I noted that there were some areas in the family jigsaw puzzle where I had been able to group a portion of pieces together - but had a hard time in taking this group of pieces and joining it with the rest of the puzzle. In many cases there seemed to be a set of reasons for this apparent disjoint characteristic - sometimes the reasons were obvious (such as a child who became orphaned at a very early age and never knew much about their parents ancestry)
At the beginning of my research I simply collected Yancey information from wherever I could find it - simply focusing on the name itself wherever I found it. After many years of research I came to be much more familiar with the characteristics and attributes of the family as a whole. Things like, their geographic placement and migration patterns, their religion, their language, their naming conventions, their most common occupations and trades were all things I came to become familiar with. I was able to discover that most Yanceys in America trace back to early colonial Virginia and had a common ancestry and many common attributes. However there was one significant family I discovered that also used the name "Yancey" - that had some very different family characteristics. After coming from the Old World they had settled in the New York and Canada, from France with the corresponding cultural traits - this versus the Yanceys of Virginia which had charcterstics of the English and Welsh. This smaller branch of Yanceys from the North - were Anabaptists, . . . which contrasted greatly from the early Yanceys who were loyal to the Church of England.

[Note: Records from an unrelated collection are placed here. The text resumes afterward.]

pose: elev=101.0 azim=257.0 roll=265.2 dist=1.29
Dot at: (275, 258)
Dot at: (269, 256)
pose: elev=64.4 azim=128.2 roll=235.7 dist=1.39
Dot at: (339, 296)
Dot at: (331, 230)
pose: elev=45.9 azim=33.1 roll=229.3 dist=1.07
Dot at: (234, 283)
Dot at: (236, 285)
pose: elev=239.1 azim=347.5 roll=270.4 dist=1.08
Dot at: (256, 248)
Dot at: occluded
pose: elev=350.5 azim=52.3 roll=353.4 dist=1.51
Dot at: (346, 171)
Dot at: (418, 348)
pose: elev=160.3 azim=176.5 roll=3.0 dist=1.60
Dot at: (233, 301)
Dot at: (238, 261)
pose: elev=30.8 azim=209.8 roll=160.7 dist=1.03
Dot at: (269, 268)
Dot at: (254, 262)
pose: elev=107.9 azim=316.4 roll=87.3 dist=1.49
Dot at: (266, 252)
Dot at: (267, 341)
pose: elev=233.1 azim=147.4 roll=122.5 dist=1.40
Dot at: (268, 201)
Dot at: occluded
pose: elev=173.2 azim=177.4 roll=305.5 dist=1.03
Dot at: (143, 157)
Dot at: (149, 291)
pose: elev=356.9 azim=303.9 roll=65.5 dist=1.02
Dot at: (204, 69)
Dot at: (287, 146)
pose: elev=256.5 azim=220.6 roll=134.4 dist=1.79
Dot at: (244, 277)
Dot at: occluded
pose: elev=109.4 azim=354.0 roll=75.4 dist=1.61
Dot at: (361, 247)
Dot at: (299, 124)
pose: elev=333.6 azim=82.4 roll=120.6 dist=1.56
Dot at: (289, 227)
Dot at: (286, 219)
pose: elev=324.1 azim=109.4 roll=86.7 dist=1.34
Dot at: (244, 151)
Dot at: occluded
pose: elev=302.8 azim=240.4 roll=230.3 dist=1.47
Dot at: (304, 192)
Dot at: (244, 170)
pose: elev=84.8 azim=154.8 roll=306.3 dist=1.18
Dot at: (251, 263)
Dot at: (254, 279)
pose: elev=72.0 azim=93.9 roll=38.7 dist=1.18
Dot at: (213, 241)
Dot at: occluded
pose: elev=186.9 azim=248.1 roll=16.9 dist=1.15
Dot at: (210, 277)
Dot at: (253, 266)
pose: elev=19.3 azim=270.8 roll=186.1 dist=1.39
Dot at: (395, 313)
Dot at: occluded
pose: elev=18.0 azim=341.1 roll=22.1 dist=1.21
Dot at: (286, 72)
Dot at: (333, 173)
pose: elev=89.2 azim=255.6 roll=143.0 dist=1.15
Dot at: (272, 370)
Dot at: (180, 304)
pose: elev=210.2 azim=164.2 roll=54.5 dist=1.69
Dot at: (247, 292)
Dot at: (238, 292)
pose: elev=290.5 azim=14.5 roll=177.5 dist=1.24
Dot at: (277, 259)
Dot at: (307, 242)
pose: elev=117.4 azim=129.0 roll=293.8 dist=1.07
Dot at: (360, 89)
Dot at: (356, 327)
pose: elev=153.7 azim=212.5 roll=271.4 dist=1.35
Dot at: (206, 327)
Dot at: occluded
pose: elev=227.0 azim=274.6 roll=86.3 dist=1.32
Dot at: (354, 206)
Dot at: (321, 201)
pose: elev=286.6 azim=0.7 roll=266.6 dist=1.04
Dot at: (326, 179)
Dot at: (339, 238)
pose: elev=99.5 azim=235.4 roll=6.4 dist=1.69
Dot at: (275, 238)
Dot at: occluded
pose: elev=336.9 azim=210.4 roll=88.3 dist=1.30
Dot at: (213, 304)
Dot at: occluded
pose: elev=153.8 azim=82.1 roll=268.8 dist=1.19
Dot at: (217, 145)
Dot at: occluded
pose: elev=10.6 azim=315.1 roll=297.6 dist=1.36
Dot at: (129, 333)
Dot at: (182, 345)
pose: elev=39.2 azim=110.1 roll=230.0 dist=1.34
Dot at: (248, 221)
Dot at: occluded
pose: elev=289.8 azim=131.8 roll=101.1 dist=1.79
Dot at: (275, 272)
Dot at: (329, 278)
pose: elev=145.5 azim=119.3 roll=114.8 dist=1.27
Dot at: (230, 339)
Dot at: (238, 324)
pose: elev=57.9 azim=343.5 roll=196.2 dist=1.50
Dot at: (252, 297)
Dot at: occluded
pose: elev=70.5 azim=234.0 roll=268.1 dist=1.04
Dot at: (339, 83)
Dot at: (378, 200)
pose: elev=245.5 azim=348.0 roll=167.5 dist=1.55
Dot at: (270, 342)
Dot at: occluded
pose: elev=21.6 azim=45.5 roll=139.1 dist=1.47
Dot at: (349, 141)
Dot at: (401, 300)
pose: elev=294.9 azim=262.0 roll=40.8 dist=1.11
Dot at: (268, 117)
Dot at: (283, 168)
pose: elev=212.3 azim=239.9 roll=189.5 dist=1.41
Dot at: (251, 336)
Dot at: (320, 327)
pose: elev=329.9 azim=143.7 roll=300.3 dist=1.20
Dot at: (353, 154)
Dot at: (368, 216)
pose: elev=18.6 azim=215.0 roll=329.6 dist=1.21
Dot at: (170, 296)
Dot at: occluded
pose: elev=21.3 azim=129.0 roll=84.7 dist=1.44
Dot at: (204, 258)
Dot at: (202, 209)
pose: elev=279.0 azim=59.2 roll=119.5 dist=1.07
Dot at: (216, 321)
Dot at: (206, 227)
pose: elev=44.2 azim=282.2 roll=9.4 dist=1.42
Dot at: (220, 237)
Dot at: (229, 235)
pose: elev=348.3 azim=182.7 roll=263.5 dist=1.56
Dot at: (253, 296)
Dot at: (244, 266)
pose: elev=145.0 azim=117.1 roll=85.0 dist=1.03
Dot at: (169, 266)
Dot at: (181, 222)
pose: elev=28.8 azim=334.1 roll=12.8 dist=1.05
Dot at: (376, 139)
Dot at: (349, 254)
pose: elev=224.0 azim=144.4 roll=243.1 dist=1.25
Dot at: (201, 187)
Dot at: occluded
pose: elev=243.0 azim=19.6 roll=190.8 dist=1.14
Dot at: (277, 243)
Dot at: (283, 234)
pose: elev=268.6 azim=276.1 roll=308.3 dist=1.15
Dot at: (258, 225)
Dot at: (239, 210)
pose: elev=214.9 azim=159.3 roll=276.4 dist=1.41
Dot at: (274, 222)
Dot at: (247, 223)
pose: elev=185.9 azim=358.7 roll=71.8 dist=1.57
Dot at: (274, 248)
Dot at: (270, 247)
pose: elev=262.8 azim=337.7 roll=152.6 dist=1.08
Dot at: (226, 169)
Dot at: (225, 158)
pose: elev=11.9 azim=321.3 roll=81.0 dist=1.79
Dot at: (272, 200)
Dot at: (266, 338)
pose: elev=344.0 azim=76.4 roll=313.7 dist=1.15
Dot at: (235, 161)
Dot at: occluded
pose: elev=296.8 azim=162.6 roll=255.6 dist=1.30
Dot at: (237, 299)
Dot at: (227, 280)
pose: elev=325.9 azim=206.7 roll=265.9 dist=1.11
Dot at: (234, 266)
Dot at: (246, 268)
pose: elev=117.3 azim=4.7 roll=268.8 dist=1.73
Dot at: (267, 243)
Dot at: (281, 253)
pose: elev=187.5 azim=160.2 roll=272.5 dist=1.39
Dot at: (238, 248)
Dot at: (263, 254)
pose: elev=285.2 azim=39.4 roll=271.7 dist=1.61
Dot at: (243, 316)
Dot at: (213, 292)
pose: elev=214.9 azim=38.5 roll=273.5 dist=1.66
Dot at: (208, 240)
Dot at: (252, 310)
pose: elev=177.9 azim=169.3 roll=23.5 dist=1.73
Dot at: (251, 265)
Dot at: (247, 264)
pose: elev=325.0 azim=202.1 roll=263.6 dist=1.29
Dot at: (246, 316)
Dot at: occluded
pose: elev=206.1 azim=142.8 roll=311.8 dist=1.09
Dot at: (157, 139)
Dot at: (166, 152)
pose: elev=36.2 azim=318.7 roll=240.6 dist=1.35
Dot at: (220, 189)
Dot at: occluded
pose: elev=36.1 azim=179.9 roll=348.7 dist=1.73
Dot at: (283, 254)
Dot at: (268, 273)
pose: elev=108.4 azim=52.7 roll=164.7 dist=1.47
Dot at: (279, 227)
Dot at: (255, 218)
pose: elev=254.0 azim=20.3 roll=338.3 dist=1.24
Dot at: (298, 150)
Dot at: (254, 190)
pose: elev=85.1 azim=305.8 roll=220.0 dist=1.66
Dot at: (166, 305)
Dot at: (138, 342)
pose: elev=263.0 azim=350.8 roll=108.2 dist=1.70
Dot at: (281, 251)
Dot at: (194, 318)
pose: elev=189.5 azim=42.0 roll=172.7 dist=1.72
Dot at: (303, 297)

Becuae I focused on the characteristics of these families instead of just the spelling of their name - I was able to quickly note that these two families do NOT seem to have any family connection - even though they do share the same spelling of their name - sort of reminds me of when I learned of "covergent evolution" in biology class - where two animals that really share no close common ancestry evolved into an animal of very similar look (like a dolphin and a fish).
Another similar case for which I was only able to develop some theories about in recent years after decades of research - is the family of one William yancey of West Virginia. Over the years I made contact with various descendants of this William Yancey - but few that had any real concrete information about where he came from and how he connected in the with the other branches of the family.